START DOCUMENT PASSAGE

Recall that in a binary SVM, the loss on an individual point is given by

$$\begin{aligned} \ell (\theta ; x, y) = \max (0, 1 - y\theta ^\top x). \end{aligned}$$

(26)

For convenience, we have folded the regularization term into the loss on each point.

From Proposition 1, we want to find the Carathéodory number of the set of all possible scaled (sub)gradients of poisoned points $\mathcal {G}{\mathop {=}\limits ^{{\mathrm{def}}}}\{\alpha g: 0 \le \alpha \le 1, g \in \bigcup _{(x,y) \in \mathcal {F}} \partial _\theta \ell ({\hat{\theta }}; x, y)\}$. For a binary SVM, the subgradient sets are:

$$\begin{aligned} \partial _\theta \ell ({\hat{\theta }}; x, y) = \left. {\left\{ \begin{array}{ll} \{0\}, &{} \text {if } y {\hat{\theta ^\top }} x > 1 \\ \{-\gamma yx: 0 \le \gamma \le 1\} &{} \text {if } y {\hat{\theta ^\top }} x = 1 \\ \{-yx\} &{} \text {if } y {\hat{\theta ^\top }} x < 1. \end{array}\right. } \right. \end{aligned}$$

(27)

END DOCUMENT PASSAGE
START DATASET

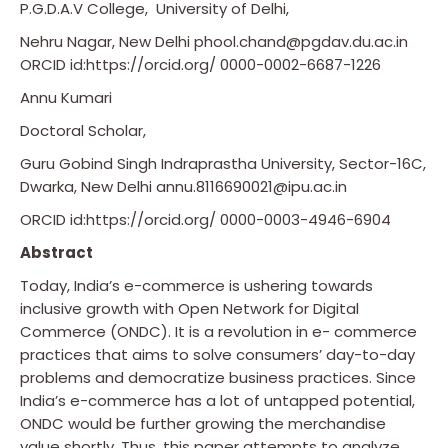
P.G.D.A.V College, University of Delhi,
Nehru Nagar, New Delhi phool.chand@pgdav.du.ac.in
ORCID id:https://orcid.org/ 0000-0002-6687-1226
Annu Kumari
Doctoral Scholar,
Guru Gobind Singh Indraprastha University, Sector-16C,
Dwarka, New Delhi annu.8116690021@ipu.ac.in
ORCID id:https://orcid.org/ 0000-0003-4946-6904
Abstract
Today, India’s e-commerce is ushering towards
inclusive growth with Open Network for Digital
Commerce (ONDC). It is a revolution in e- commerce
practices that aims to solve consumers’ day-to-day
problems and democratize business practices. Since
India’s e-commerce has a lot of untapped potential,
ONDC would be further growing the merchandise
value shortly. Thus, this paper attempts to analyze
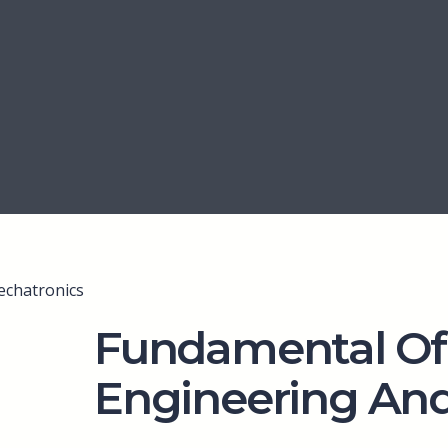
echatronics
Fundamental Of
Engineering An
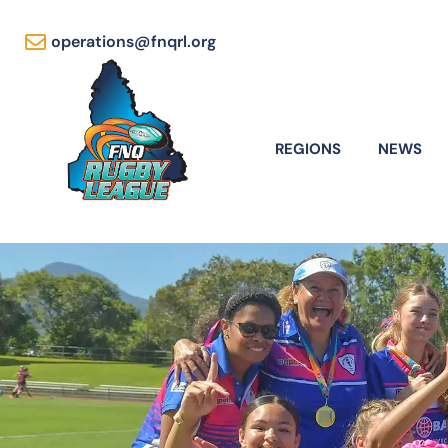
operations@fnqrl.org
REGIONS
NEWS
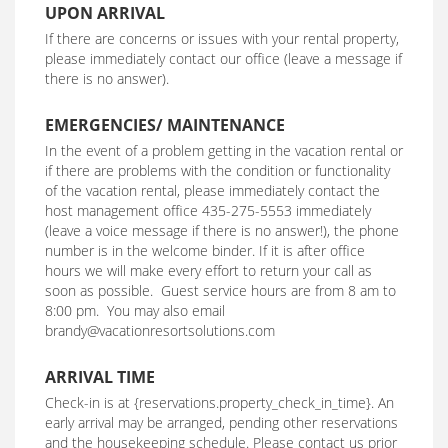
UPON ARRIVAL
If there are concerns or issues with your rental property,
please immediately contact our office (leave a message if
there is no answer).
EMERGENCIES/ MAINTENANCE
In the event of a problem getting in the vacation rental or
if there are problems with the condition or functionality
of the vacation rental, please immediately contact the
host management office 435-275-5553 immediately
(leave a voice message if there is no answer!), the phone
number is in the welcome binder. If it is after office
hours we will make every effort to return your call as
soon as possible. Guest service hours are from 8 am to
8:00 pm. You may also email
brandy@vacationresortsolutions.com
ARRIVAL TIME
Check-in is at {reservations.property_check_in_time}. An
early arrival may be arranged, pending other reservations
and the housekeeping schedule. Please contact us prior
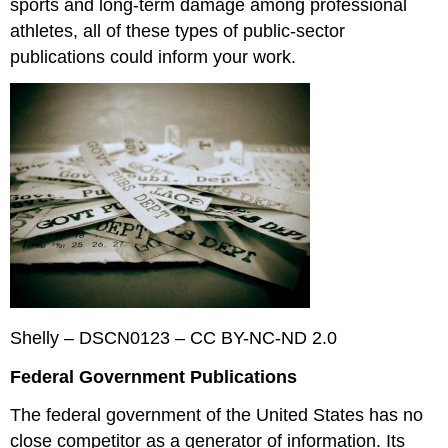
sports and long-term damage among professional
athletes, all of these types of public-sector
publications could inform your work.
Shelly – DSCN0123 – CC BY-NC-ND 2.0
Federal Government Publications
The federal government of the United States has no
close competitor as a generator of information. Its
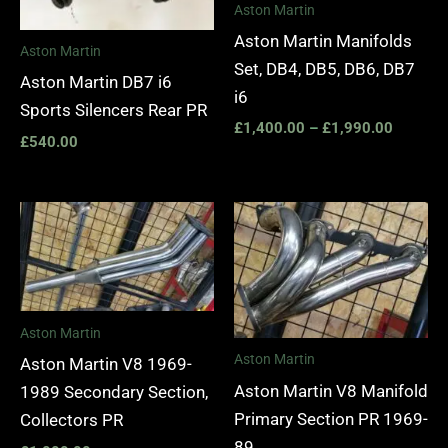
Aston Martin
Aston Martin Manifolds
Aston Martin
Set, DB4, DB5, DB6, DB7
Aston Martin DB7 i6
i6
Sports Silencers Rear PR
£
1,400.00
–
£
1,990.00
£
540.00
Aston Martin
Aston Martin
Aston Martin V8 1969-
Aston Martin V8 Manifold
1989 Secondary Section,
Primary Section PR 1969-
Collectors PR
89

END DATASET

*EXERCISE TASKS:*
1) Answer these questions about the SVM passage:
(a) What has been folded into the loss on each point?
(b) Which proposition leads to the goal of finding the Carathéodory number?
(c) What is the subgradient set when y times θ̂ᵀx is greater than 1?
2) Please print the SVM passage word for word from "Recall that in" to "on each point.".
The data are separate from the SVM passage.

*EXPECTED RESPONSES:*
1)
(a) The regularization term.
(b) Proposition 1.
(c) {0}.

2)
Recall that in a binary SVM, the loss on an individual point is given by

$$\begin{aligned} \ell (\theta ; x, y) = \max (0, 1 - y\theta ^\top x). \end{aligned}$$

(26)

For convenience, we have folded the regularization term into the loss on each point.